_Data under study_:
□ □ □ □

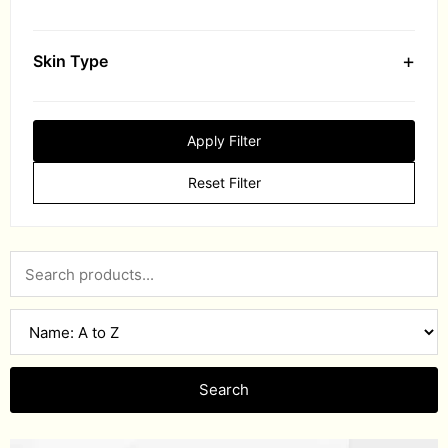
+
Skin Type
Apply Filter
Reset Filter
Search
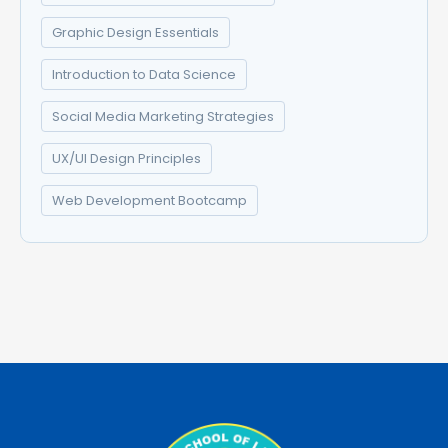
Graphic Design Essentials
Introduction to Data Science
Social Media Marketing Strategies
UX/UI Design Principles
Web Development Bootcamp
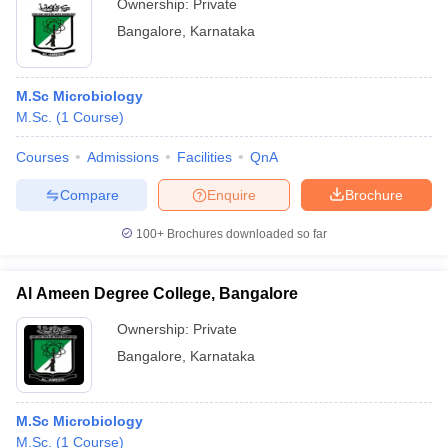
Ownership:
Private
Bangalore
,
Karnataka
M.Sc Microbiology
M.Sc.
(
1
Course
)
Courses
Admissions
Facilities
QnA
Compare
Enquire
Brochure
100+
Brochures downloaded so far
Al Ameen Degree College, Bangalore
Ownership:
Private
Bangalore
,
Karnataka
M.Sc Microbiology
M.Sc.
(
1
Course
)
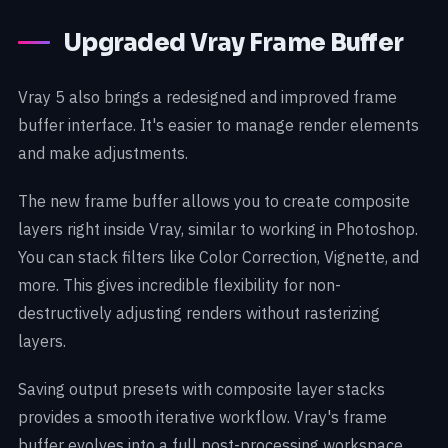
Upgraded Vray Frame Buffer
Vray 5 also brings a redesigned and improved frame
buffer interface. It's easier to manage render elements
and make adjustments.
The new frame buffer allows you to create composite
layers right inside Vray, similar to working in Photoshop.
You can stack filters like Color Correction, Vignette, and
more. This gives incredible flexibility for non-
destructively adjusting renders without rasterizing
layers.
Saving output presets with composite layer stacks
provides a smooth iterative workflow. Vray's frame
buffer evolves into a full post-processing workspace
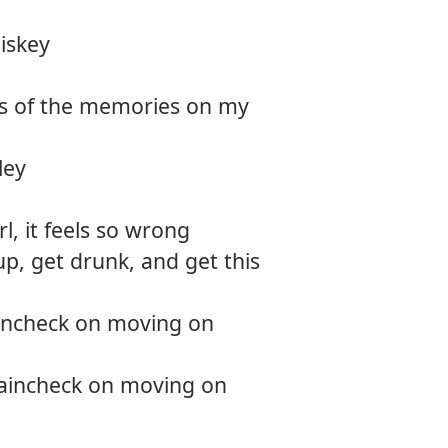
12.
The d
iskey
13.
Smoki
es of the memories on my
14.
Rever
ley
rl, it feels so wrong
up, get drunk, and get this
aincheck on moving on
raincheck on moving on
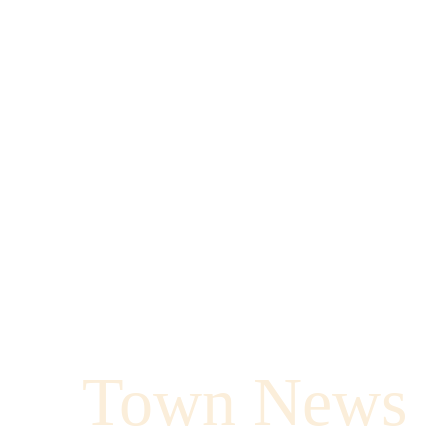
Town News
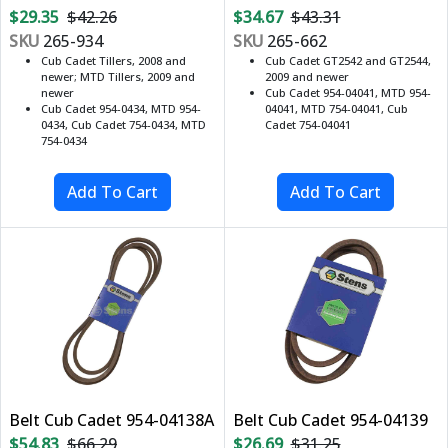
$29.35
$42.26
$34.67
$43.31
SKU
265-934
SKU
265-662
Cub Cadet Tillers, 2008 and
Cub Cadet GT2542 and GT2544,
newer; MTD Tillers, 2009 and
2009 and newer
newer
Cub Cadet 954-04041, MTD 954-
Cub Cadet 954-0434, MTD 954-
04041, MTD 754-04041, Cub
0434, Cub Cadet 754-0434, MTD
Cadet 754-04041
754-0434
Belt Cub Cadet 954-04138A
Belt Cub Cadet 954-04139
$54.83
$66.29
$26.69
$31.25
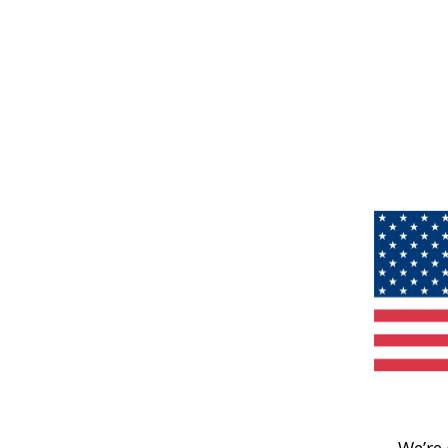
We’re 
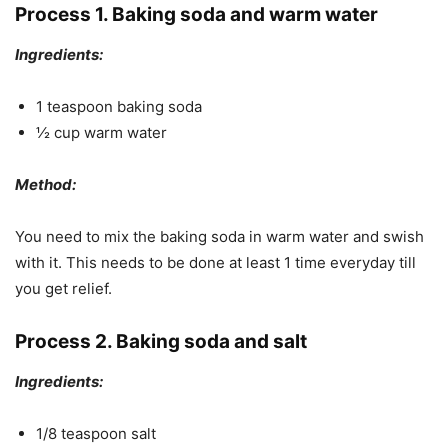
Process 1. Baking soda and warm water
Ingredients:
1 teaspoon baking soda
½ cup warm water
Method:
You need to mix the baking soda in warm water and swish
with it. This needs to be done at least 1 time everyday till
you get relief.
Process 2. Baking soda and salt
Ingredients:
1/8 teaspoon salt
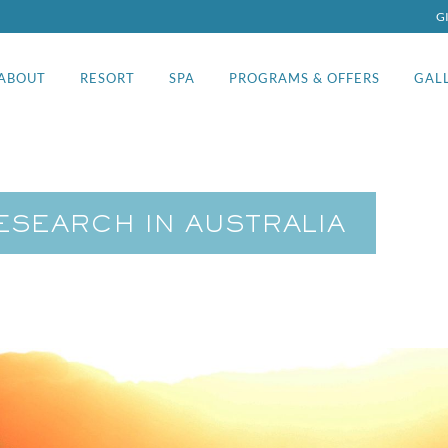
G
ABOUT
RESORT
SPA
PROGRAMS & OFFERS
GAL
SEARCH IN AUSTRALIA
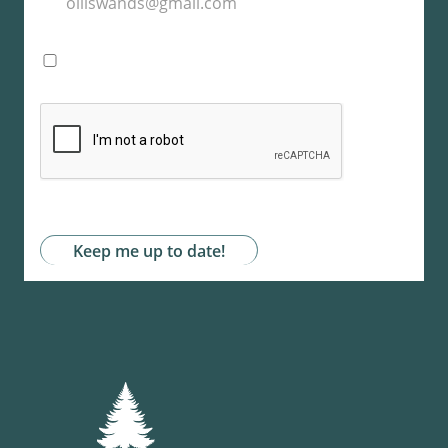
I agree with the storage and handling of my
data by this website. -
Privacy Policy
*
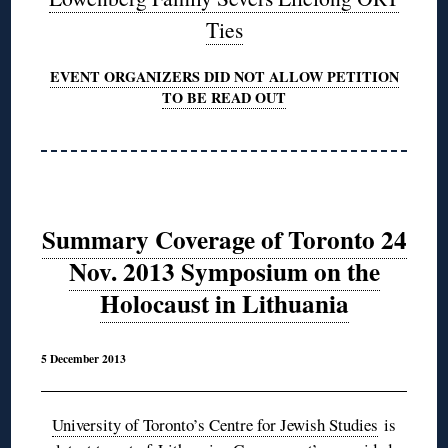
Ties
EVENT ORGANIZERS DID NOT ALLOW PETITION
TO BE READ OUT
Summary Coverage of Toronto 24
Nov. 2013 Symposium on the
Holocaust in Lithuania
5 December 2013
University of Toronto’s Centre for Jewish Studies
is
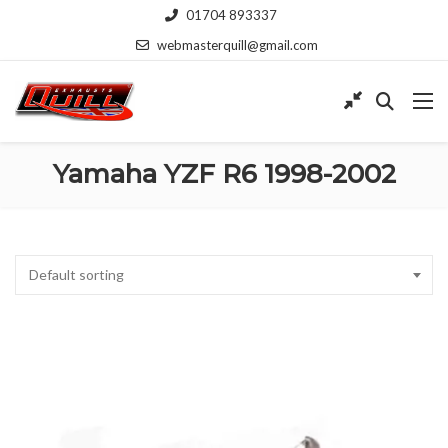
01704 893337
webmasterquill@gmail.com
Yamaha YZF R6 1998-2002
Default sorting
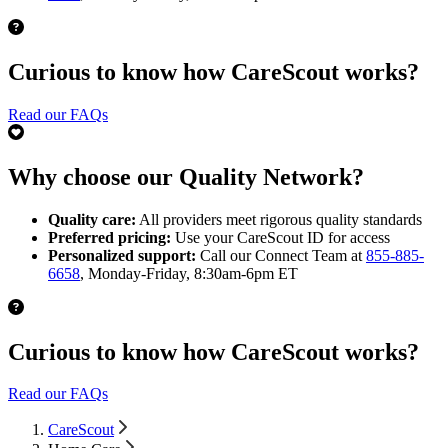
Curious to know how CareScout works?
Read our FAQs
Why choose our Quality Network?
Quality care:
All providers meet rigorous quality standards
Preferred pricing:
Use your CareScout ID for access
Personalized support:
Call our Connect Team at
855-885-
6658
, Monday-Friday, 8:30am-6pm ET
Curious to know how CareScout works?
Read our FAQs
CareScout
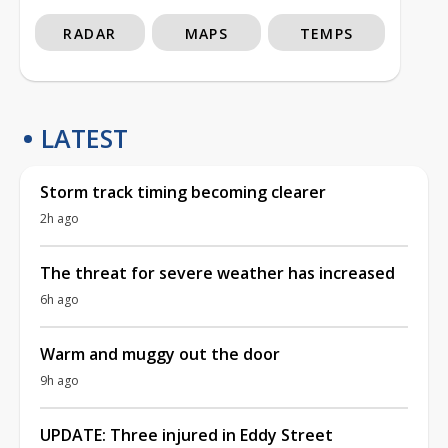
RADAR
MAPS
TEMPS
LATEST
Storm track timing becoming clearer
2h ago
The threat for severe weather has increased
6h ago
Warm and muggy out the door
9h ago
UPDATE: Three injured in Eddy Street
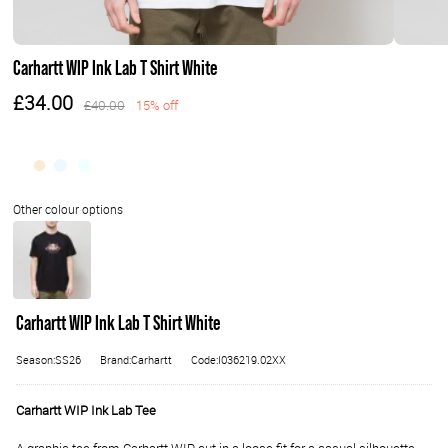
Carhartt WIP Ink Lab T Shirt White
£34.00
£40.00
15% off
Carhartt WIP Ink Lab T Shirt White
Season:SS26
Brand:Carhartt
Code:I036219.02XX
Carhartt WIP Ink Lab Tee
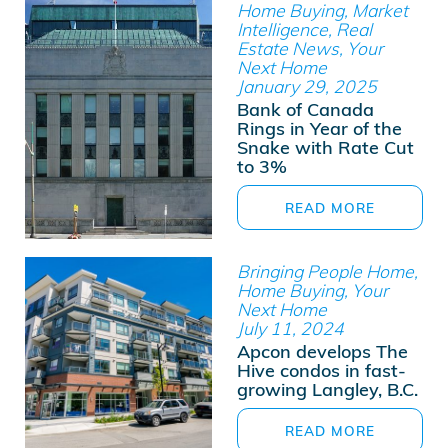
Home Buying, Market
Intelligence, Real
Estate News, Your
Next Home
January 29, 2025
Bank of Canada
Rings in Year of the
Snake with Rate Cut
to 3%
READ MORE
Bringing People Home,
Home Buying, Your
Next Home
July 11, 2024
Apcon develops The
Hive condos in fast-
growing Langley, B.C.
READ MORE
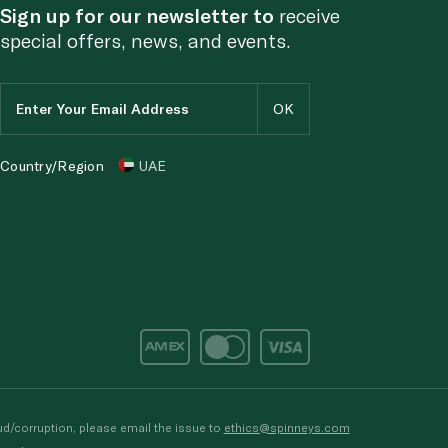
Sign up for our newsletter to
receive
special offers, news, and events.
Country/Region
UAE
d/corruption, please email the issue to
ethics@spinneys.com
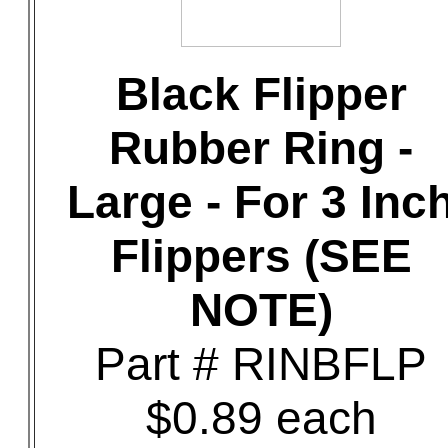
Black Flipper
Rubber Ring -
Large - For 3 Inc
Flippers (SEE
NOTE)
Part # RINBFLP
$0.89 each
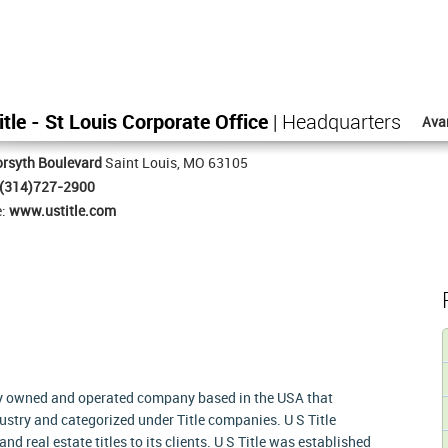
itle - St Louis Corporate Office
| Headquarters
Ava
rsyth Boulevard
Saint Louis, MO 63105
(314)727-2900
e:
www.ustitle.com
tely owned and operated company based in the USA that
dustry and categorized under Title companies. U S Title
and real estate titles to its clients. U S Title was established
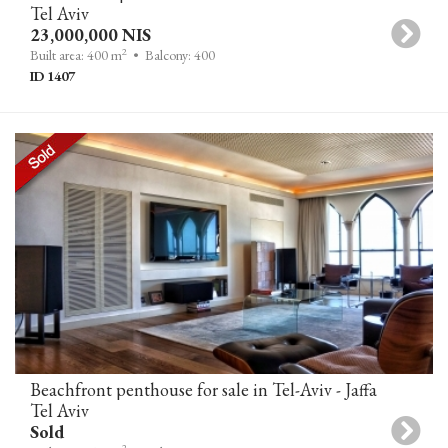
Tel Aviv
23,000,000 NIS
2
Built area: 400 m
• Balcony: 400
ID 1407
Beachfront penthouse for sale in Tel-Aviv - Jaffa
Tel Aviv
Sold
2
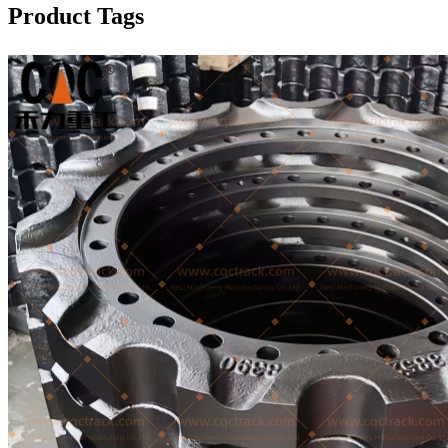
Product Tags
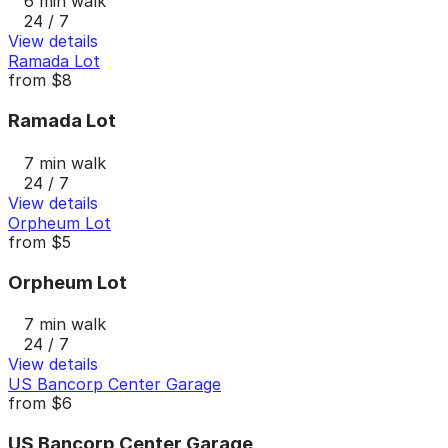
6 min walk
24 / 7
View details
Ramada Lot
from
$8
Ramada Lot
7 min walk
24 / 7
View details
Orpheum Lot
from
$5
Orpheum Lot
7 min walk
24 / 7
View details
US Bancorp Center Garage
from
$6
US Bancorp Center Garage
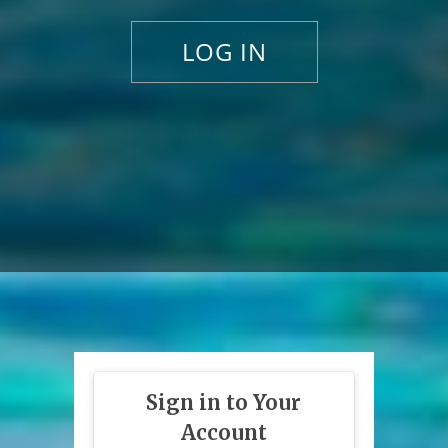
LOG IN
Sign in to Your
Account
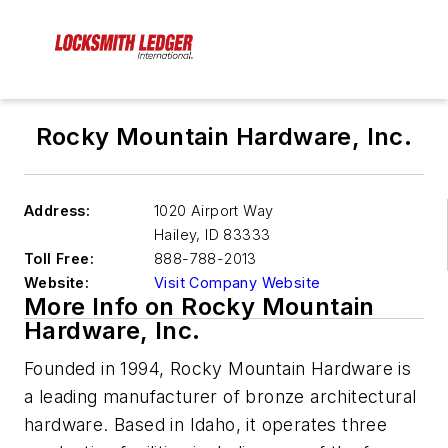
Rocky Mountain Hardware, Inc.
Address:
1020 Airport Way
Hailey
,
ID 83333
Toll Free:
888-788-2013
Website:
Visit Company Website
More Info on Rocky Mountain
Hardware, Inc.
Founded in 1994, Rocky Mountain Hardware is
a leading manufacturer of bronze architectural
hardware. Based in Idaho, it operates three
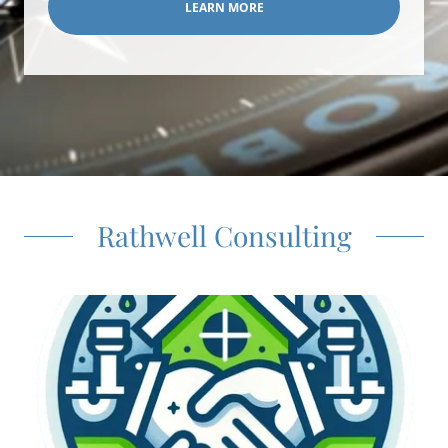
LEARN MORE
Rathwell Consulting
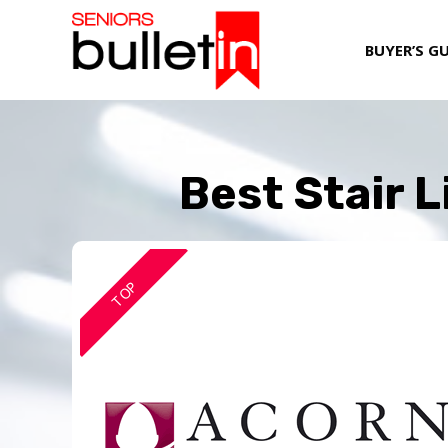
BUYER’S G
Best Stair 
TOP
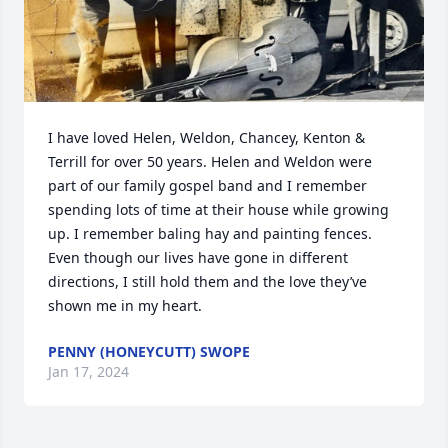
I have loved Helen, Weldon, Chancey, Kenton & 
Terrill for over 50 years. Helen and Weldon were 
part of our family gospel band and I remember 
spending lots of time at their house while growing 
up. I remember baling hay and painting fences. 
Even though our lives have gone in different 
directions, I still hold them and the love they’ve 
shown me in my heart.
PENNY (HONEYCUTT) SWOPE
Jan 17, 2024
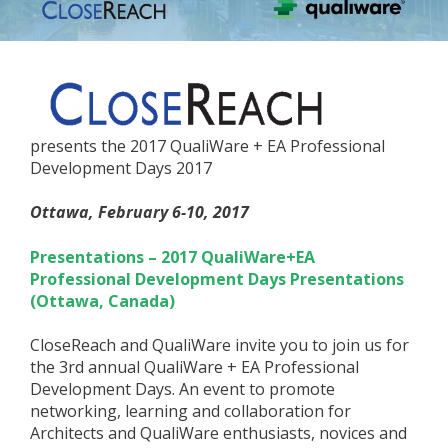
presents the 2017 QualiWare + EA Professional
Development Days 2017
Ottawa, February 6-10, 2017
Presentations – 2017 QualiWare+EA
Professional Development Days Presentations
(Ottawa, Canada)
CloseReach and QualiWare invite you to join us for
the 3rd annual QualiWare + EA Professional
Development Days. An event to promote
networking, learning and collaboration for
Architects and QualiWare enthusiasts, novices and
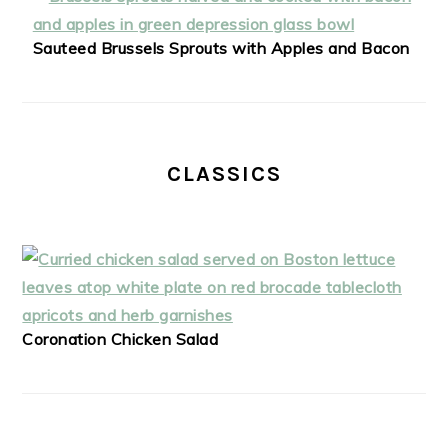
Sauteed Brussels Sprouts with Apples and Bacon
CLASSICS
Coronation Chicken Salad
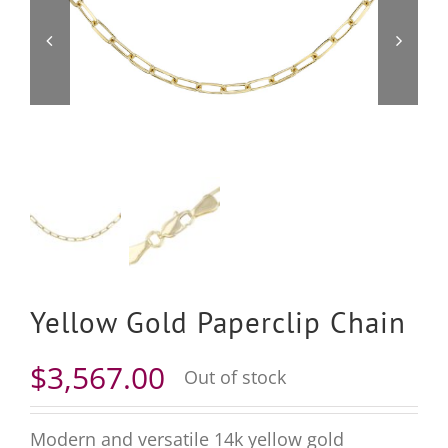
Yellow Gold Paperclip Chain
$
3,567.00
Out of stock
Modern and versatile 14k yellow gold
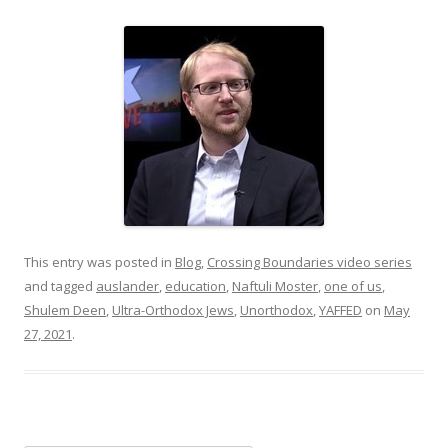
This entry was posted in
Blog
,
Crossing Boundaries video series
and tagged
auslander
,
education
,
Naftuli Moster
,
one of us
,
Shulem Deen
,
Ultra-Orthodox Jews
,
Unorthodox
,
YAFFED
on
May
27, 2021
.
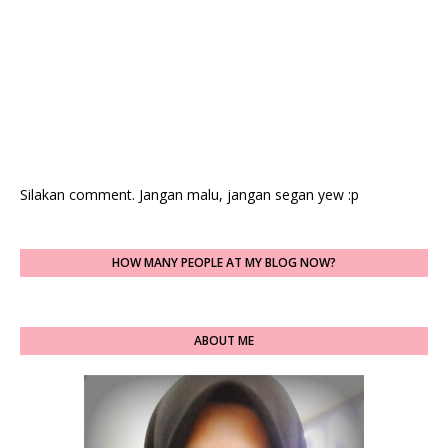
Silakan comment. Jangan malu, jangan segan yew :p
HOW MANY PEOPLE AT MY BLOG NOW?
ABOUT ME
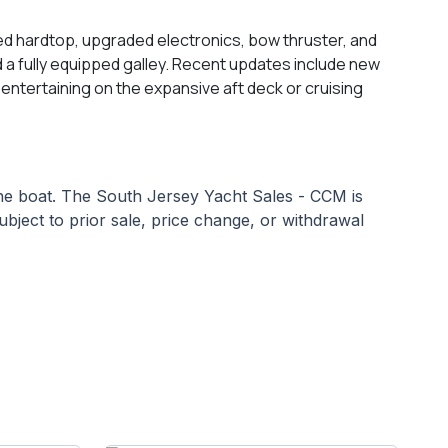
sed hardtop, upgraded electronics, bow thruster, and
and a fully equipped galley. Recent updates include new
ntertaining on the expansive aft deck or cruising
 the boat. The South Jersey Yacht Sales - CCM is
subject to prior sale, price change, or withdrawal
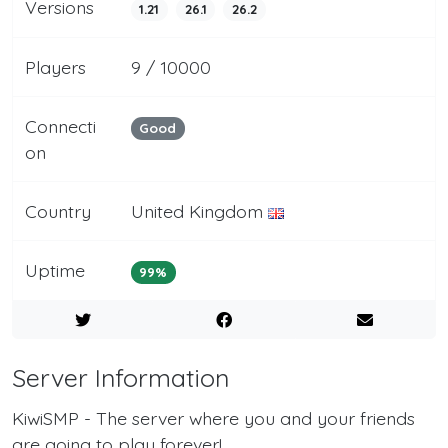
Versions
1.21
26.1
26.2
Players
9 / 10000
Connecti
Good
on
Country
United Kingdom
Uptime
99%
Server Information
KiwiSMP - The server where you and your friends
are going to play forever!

□ □ □ □

The expected answer is a copy of each line in the records that holds the word "Presentations".

_Exercise output_:
Presentations – 2017 QualiWare+EA
Professional Development Days Presentations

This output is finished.